Dates by Nawal Nasrallah
Author:Nawal Nasrallah
Language: eng
Format: epub
Publisher: Reaktion Books
Agate cylinder seal engraved with a scene showing the Persian king Darius I (reigned 521–486 BC) standing in a chariot and shooting arrows at lions. The scene is framed by date palms. The cuneiform inscription written along one side is in three languages – Old Persian, Elamite and Babylonian – and translates as ‘Darius the great king’.
An impression of a third-millennium BC Akkadian cylinder seal at the British Museum shows a female figure sitting on a chair facing a male figure (a god, as identified by his horned headdress), with a date palm standing between them, and a serpent in the background undulating upwards. This scene suggested to some the temptation story of Adam and Eve in the Garden of Eden but others see this as no more than a worshipper facing her god, and the date palm and the serpent as symbols of fertility. Whether Garden of Eden or worship act, the scene significantly depicts the date palm as an important tree worthy of being included in sacred rituals.

· · ·

• **WHAT YOU NEED TO DO**
Answer these questions from the text about date palms:
1. Which publisher is listed?
2. In what three languages is the inscription on the agate cylinder seal written?
3. What identifies the male figure on the Akkadian cylinder seal as a god?
Rely solely on the text about date palms, with no outside knowledge.

· · ·

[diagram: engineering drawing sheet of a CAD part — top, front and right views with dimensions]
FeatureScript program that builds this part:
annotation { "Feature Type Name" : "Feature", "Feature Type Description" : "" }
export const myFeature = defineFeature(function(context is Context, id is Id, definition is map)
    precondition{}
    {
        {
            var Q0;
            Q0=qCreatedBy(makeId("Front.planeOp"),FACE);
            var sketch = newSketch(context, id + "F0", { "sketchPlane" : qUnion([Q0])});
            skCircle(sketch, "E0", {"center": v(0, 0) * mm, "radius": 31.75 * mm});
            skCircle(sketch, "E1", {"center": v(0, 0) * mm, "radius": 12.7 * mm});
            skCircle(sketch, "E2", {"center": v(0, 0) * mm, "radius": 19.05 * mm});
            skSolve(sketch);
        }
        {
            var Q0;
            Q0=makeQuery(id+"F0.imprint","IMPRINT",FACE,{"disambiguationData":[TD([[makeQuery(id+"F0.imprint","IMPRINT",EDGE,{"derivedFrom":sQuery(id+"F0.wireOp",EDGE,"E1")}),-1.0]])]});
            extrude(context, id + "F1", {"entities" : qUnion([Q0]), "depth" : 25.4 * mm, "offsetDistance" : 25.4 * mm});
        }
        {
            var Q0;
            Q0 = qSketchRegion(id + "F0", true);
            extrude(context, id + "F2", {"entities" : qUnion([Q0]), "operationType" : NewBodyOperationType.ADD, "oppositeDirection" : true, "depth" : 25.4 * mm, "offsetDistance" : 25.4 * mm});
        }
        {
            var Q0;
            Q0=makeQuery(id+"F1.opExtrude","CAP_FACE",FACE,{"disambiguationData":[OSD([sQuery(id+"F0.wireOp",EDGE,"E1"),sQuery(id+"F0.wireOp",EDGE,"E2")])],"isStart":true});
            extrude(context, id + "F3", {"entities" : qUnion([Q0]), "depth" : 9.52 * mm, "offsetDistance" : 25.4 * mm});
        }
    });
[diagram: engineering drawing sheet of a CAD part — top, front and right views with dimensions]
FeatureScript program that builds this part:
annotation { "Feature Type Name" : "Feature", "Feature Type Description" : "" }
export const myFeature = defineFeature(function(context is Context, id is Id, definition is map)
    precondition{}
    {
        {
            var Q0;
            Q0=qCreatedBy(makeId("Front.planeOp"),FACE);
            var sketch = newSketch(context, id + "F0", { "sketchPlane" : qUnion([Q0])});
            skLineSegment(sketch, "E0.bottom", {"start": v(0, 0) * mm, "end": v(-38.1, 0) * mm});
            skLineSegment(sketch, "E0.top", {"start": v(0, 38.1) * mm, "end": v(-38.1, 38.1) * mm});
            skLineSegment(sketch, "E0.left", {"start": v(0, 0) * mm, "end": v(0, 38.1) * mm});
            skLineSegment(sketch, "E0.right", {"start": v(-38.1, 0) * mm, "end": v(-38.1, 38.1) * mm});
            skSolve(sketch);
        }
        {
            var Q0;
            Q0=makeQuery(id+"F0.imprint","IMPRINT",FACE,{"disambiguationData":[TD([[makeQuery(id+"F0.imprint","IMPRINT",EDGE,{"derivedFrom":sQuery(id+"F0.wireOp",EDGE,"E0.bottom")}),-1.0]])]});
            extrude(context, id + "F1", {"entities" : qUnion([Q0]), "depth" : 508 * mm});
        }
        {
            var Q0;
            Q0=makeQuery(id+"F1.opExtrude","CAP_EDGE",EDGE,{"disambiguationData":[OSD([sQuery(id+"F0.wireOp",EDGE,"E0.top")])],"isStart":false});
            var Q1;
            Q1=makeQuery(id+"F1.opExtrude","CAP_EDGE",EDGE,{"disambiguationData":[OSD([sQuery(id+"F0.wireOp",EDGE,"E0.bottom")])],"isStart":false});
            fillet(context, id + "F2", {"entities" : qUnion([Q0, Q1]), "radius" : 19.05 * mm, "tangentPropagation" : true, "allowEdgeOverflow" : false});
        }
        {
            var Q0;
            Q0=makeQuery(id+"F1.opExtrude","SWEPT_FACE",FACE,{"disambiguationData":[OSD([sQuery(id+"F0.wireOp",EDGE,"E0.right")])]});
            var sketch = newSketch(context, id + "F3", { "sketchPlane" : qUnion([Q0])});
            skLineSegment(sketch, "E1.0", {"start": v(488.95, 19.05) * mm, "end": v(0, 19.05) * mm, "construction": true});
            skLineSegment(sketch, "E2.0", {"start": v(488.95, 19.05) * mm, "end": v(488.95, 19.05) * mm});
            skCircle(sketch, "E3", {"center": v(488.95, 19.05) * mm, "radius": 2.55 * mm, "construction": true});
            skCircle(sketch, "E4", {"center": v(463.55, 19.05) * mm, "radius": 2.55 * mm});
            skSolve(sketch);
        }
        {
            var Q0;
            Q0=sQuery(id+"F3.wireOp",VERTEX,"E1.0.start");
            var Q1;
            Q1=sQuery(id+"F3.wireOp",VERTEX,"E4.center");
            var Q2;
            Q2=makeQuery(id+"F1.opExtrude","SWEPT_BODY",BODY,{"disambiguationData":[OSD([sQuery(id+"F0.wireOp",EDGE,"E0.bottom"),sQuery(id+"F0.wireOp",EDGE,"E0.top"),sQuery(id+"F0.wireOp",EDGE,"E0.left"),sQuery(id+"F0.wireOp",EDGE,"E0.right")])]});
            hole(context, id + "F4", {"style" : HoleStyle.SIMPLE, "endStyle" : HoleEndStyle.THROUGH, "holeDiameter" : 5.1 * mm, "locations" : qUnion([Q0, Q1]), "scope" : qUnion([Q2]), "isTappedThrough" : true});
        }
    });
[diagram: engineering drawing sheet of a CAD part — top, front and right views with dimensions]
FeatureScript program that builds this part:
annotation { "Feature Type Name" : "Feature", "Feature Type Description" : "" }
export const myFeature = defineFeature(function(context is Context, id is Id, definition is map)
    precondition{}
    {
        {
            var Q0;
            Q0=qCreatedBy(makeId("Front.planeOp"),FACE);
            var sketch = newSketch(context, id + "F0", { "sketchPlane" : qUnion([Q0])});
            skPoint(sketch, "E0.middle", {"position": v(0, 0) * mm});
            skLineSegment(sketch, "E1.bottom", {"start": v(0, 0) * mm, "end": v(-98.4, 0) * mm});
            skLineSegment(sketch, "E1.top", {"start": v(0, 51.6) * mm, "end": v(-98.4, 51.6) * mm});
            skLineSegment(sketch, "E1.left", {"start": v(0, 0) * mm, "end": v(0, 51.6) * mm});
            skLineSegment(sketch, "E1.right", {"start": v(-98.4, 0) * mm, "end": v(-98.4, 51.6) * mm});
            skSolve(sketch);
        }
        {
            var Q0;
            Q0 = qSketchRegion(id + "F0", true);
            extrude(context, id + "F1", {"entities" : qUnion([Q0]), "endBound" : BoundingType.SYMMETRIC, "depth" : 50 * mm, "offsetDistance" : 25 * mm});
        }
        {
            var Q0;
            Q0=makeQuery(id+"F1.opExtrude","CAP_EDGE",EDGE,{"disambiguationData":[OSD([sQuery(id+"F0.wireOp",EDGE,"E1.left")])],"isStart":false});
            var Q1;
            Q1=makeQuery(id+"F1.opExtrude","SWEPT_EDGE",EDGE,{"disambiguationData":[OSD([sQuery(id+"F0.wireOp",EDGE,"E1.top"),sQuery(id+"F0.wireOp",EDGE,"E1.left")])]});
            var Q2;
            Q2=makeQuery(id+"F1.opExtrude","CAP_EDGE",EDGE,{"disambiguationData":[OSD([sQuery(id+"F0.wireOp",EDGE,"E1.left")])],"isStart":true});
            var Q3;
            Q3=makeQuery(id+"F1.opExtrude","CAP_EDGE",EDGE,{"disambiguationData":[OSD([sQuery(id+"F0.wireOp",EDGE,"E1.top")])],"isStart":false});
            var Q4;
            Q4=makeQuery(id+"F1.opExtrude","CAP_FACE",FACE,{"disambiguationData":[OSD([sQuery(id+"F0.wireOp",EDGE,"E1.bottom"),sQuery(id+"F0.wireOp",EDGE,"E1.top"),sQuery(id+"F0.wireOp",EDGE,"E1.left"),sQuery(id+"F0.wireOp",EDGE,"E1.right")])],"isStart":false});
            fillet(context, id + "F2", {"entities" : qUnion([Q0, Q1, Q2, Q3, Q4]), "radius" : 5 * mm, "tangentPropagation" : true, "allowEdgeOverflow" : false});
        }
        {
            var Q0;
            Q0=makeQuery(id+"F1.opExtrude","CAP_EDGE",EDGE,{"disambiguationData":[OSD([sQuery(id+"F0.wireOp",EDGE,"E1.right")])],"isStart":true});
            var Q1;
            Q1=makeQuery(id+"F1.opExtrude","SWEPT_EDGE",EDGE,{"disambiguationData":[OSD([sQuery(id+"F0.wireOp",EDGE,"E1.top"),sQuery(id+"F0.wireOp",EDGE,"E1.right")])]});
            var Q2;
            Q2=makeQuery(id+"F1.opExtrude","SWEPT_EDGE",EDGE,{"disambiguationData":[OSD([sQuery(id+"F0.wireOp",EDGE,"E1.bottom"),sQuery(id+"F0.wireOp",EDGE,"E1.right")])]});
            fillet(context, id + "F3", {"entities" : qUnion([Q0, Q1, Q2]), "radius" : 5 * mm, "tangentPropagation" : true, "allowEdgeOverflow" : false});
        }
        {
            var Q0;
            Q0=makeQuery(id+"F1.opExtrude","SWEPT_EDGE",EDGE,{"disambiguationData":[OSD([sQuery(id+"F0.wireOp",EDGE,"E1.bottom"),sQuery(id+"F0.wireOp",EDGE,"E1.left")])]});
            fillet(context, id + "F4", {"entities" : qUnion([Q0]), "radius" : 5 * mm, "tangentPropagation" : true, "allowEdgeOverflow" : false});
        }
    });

· · ·

• **SOLVED PROBLEM**
1. Reaktion Books
2. Old Persian, Elamite and Babylonian
3. His horned headdress